Bipartisan Statement on Funding Democracy and Accountable Governance
CSIS and CAP released a bipartisan statement of principles to emphasize the role of the United States in supporting democratic reforms and inclusive societies abroad as a central pillar of our national security strategy.
Why Promoting Democracy is Smart and Right
A freer and more democratic world helps create a virtuous circle of improved security, stronger economic growth, and durable alliances—all of which better serve the long-term interests of the United States. Accountable, effective, and democratic governments make better and more reliable trading partners and provide the cornerstones of international stability. Given their modest scale and numerous benefits, America’s official investments in promoting democracy and governance abroad deserve to be sustained even as we deal with very real budget challenges in this current era of fiscal austerity.
Because of their benefits to and strong reflection of America’s longest-standing values, international democracy and governance programs have historically enjoyed bipartisan support. In the past decade, however, this support has undergone strain in the wake of the war in Iraq. Given the recent democratic openings in the Middle East, Africa, and Southeast Asia, however, we are again reminded of the value of people-driven programs to assist civil society and accountable governance. Assistance from the United States and others in the international community is an important tool in helping countries to achieve their own aspirations for more representative governance.

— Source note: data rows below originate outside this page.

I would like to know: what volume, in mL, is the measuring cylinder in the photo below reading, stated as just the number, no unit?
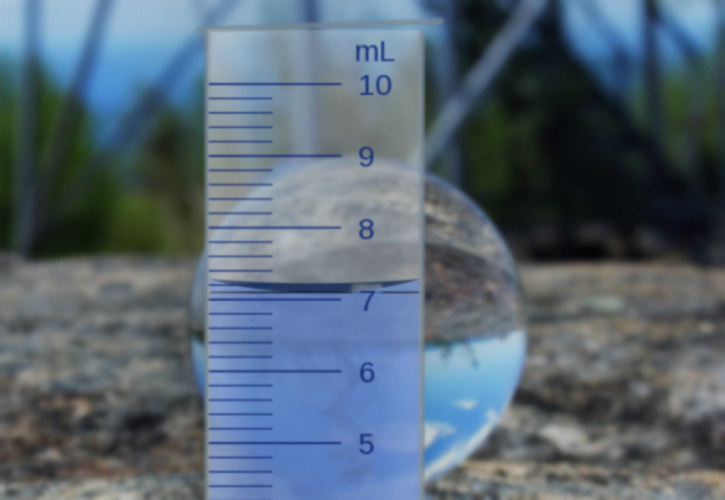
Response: 7.1
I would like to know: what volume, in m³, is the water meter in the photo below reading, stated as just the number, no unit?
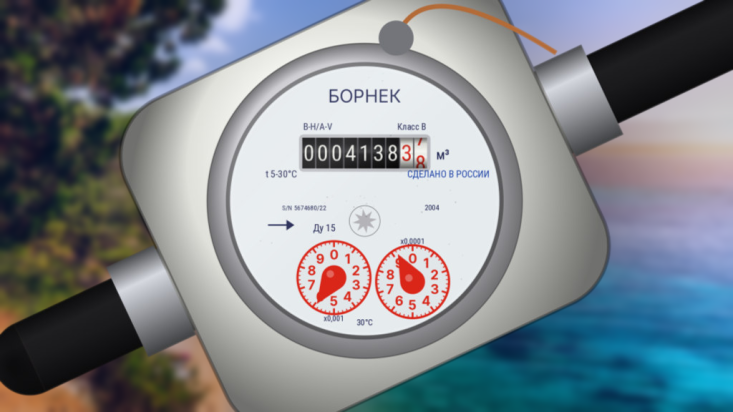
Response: 4138.3759
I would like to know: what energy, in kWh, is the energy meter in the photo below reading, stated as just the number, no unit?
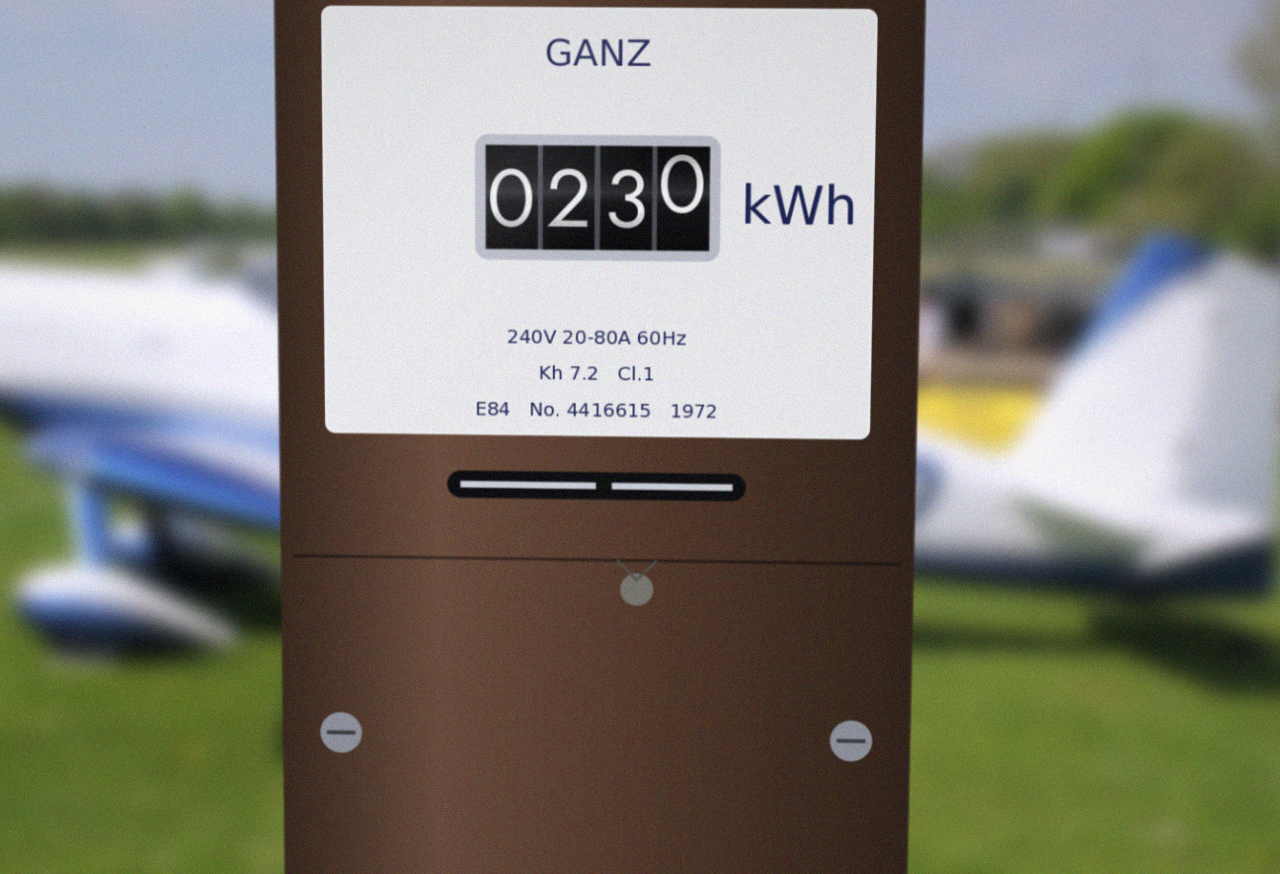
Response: 230
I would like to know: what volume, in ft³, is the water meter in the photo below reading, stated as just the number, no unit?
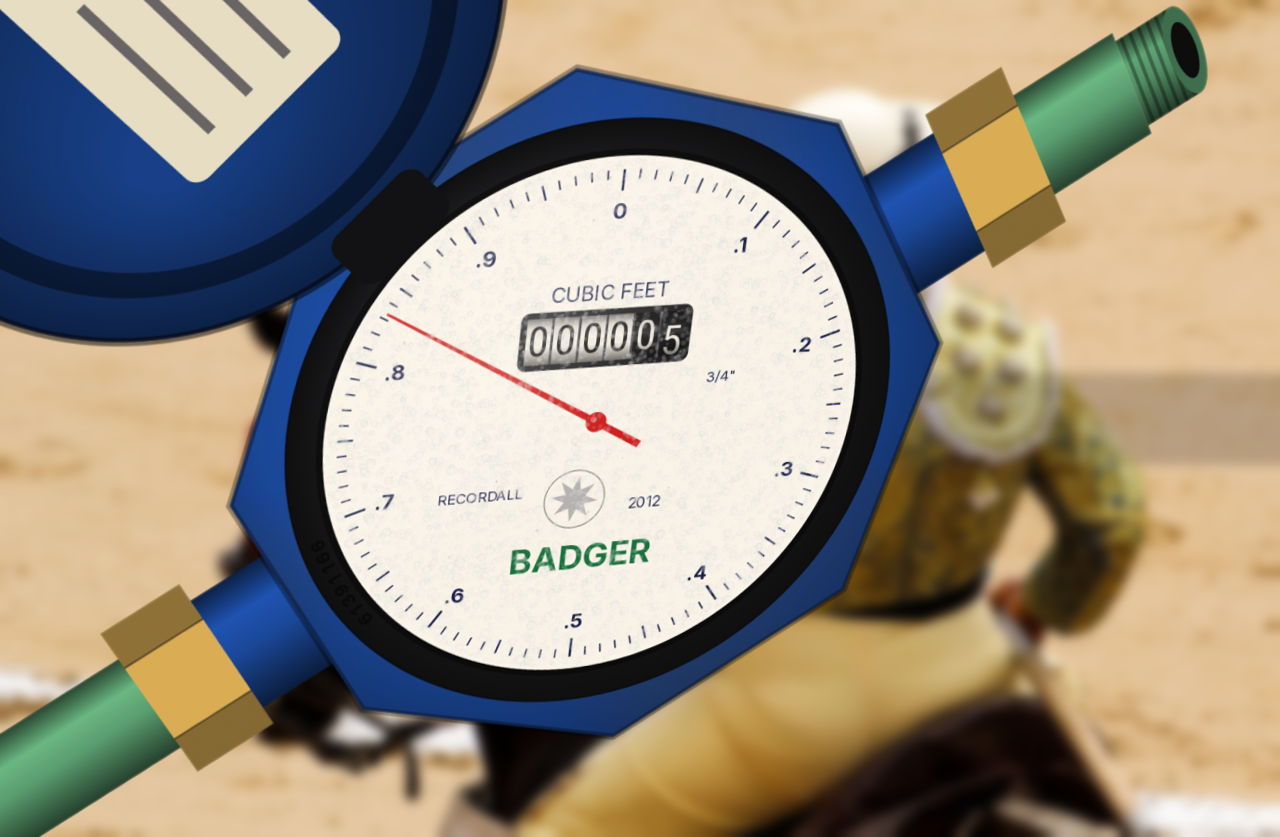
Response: 4.83
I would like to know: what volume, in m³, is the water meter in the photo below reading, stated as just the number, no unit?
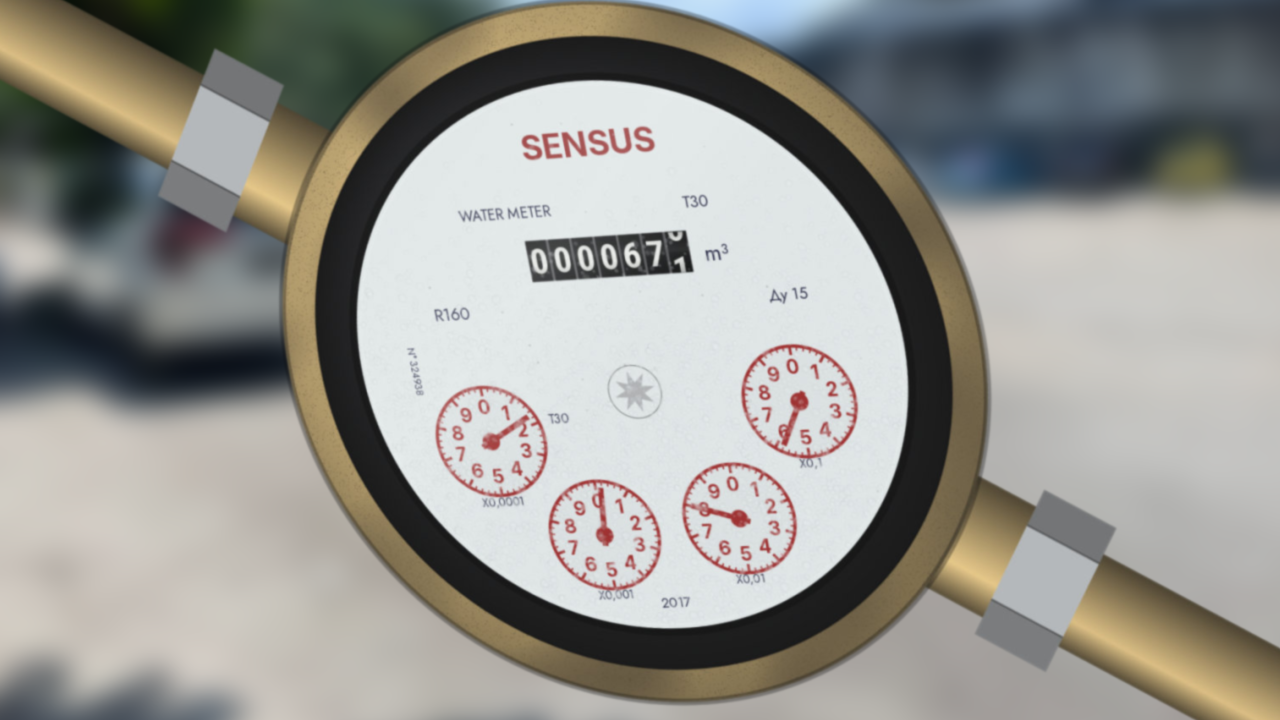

As Nobel Prize-winning economist Amartya Sen and others have noted, economic and political freedoms are mutually reinforcing, and broader democratic promotion can have a powerful effect in making overall development efforts more effective. A number of important studies further substantiate the central importance of political freedom and good governance in promoting long-term economic prosperity while advancing U.S. priorities.
A variety of countries are seeking to transition to democracy and are actively seeking America’s help to establish free media; attack corruption; manage public resources effectively; establish property rights; protect the rights of individuals, religious groups, and minorities; ensure the right to petition their elected officials; organize political campaigns; ensure free and fair elections; and establish think tanks. Other newer democracies are trying to deliver on the promise of democracy by governing justly and in ways that promote meaningful economic opportunities and growth. If they fail, the cause of democracy will be set back, and we will live in a darker world. Women, minority, and religious groups are seeking our help to ensure that their voices are heard. Finally, there are a number of countries that continue to repress their own citizens in ways that are almost unthinkable in the 21st century. We need to work with labor unions, church groups, civil society organizations, the private sector, dissident groups, and diasporas to ensure that positive change happens and that societies can create governments that are responsive, accountable, and respectful of human rights.
As we move forward under a second Obama administration, there is an opportunity to reincorporate democracy and governance into the development dialogue in a more central way, and we look forward to helping to do so. Promoting free and accountable governance is both morally and substantively imperative. We, the undersigned, fully support a responsible approach to America’s budget challenges that preserves our important and longstanding leadership in nurturing democracy around the globe. With continuing fiscal austerity all programs are at risk, but democracy and governance assistance should be protected in this process. These expenditures are not only good for the recipients, but they also support the American national interest as well.